Gerichtsurteil Krankenkassen müssen künftig zahlen, wenn sie nicht rechtzeitig antworten

Gesundheitskarte

Anträge bei der Krankenkasse einzureichen und bewilligt zu bekommen, ist nichts für Ungeduldige. Aus einem aktuellen Gerichtsurteil des Sozialgerichts Heilbronn geht nun hervor, dass Krankenkassen, die länger als fünf Wochen für eine Rückantwort auf Sonderleistungen brauchen, den Antrag zahlen müssen. (Az.: S 14 KR 3166/18)

Fünf Wochen Frist muss eingehalten werden

Anträge gelten nun als genehmigt, wenn Krankenkasse die Anträge ihrer Mitglieder nach fünf Wochen nicht bearbeitet haben. Ein Aufschub sei zwar möglich, muss jedoch begründet sein und die Form wahren.

Arbeitsschritte
a) Erklären Sie anhand des Artikels über das Urteil zu Krankenkassenanträgen, warum eine Krankenkasse eine Sonderleistung zahlen muss, wenn sie zu lange für die Antwort braucht.
b) Welches Gericht hat laut dem Artikel über das Urteil zu Krankenkassenanträgen entschieden?
c) Führen Sie den Artikel über das Urteil zu Krankenkassenanträgen im Anschluss an seinen letzten Satz fort.

Angezeigte Einträge
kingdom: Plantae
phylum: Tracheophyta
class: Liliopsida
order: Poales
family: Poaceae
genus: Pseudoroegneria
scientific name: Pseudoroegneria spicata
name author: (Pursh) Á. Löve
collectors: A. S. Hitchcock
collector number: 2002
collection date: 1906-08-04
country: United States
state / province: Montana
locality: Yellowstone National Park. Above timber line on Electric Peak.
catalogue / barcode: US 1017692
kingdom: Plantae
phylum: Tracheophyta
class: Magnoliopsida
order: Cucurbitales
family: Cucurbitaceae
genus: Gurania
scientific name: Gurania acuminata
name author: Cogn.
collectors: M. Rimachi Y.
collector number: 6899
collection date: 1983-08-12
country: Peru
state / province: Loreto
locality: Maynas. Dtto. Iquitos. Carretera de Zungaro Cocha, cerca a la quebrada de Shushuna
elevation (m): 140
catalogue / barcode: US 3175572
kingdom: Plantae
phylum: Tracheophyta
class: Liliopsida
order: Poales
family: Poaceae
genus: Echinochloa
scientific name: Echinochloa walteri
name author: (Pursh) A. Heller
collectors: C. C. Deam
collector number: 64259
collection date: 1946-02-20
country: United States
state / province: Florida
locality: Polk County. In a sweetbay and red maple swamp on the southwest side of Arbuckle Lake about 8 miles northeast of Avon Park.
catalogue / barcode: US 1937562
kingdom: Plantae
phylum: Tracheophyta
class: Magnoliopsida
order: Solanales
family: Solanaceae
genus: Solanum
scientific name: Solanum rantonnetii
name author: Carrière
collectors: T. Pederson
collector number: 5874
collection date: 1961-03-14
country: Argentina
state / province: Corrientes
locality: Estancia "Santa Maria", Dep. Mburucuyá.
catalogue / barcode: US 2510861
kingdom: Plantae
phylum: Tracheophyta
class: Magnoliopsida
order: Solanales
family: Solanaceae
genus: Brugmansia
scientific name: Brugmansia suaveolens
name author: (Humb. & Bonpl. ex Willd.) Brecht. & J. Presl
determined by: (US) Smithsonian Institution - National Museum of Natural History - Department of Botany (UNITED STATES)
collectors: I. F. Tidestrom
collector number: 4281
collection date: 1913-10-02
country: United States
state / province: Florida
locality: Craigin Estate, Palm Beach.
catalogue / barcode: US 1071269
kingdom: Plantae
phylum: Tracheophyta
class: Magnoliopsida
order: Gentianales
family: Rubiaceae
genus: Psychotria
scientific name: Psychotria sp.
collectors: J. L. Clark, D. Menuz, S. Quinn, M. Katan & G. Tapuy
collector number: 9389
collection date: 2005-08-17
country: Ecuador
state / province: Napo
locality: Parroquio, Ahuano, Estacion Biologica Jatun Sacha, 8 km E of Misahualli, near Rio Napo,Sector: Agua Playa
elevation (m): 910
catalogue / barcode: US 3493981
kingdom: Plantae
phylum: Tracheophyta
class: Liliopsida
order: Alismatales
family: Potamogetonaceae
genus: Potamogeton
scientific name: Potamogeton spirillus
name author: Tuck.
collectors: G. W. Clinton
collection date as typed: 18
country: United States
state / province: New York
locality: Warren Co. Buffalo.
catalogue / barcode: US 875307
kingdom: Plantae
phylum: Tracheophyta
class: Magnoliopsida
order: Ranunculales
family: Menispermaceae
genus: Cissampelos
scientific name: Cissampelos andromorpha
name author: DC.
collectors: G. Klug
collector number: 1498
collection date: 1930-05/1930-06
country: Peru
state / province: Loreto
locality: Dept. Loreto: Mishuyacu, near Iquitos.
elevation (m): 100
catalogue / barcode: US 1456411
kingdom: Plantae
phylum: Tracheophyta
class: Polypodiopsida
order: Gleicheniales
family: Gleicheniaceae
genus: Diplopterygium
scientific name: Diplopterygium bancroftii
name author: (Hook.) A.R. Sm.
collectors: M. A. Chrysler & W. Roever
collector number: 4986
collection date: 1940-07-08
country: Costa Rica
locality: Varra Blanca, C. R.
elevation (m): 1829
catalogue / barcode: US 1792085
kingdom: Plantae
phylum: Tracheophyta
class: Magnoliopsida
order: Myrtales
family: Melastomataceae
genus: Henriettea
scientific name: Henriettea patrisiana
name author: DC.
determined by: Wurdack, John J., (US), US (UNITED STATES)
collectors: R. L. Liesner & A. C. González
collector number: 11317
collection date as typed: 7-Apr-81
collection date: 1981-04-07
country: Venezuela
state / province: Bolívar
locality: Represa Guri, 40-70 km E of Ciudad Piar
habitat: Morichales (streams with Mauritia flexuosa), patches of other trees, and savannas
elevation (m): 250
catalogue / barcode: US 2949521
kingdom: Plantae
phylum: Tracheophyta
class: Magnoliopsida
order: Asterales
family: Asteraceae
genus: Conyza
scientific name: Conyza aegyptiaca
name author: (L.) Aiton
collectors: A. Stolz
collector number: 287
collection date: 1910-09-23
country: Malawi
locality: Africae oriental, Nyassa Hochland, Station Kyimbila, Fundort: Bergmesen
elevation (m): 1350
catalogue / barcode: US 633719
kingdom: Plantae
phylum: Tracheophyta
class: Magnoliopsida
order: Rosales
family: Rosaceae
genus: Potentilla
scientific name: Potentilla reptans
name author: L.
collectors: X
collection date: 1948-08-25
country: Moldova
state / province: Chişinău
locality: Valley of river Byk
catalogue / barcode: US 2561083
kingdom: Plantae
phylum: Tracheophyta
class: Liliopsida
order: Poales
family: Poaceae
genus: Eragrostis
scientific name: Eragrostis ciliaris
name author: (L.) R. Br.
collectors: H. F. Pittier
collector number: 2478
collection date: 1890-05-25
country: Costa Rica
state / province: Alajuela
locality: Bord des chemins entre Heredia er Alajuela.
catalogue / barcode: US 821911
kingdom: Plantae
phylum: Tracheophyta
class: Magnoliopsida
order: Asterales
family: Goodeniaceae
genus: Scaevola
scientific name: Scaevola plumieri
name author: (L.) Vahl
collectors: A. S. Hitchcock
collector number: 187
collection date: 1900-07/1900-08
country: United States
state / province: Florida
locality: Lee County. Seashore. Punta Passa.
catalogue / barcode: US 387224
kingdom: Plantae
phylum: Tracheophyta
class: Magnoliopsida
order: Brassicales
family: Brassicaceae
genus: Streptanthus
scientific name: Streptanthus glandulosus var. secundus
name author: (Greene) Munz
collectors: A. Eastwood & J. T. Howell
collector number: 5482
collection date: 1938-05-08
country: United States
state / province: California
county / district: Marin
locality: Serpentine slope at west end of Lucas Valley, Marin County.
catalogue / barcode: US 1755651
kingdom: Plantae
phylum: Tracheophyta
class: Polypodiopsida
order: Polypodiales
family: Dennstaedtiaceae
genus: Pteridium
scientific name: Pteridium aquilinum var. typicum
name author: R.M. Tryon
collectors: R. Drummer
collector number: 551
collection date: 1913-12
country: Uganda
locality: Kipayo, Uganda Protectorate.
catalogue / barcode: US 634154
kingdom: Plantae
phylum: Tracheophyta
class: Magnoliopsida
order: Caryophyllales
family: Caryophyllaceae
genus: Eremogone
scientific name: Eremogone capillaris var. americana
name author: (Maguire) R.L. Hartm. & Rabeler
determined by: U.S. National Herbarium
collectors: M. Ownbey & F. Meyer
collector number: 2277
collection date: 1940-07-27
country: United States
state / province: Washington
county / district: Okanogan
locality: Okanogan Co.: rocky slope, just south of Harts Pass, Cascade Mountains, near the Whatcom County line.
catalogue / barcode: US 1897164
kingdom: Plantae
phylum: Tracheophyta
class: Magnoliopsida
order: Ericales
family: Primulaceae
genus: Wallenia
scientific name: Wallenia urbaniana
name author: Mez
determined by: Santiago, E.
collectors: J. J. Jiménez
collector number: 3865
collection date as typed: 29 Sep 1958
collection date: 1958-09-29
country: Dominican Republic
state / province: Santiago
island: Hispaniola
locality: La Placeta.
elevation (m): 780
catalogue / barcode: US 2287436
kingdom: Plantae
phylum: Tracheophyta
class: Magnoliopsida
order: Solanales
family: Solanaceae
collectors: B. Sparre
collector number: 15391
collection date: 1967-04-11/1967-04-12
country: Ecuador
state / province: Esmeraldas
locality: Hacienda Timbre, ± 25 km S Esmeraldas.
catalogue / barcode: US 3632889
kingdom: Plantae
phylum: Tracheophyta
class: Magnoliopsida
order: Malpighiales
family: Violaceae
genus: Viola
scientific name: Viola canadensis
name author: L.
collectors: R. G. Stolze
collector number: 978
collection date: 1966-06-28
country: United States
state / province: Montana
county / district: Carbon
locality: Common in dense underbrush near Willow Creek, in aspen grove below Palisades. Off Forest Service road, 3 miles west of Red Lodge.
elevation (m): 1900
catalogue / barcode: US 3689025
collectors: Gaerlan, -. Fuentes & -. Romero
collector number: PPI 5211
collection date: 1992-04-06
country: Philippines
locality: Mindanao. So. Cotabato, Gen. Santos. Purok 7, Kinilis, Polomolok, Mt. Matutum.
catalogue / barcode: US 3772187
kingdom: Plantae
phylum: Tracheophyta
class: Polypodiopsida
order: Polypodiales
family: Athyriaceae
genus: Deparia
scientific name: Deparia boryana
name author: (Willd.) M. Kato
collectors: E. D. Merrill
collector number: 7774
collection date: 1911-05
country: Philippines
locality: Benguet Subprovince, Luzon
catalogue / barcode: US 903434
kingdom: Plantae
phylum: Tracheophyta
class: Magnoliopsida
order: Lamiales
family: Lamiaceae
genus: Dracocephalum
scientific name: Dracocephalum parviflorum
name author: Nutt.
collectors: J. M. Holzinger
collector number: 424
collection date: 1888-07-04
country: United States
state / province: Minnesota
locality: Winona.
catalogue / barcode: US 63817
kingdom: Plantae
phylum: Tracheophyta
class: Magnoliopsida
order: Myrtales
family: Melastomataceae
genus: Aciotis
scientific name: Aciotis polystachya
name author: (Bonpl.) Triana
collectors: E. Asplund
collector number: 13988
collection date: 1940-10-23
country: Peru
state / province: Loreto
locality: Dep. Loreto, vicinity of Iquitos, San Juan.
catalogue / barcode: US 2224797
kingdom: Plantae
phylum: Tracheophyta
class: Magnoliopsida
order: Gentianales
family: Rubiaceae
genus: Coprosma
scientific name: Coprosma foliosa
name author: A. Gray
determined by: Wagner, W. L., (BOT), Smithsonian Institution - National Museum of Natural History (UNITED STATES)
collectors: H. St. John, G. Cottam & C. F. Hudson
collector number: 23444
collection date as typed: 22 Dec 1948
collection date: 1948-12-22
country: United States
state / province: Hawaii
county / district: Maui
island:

Ergebnisse
a) Die Krankenkasse muss zahlen, weil ein Antrag als genehmigt gilt, wenn sie ihn nicht innerhalb von fünf Wochen bearbeitet hat.

b) Das Sozialgericht Heilbronn.

c)
Über den Fall

Nach einer Magenbypass-Operation nahm eine Frau mehr als 40 Kilo ab und beantragte bei ihrer Krankenkasse im April 2018 mehrere Anträge zur Hautstraffung. Ende Mai 2018, nach mehr als fünf Wochen, bekam sie die Antwort, dass die Krankenkasse nur die Bauchstraffung zahlen werde. Eine zu lange Antwortfrist, wie die Frau dachte. Sie klagte und gewann.

Das Gericht argumentierte, dass die Krankenkasse die sogenannte Genehmigungsfiktion von fünf Wochen überschritten hat.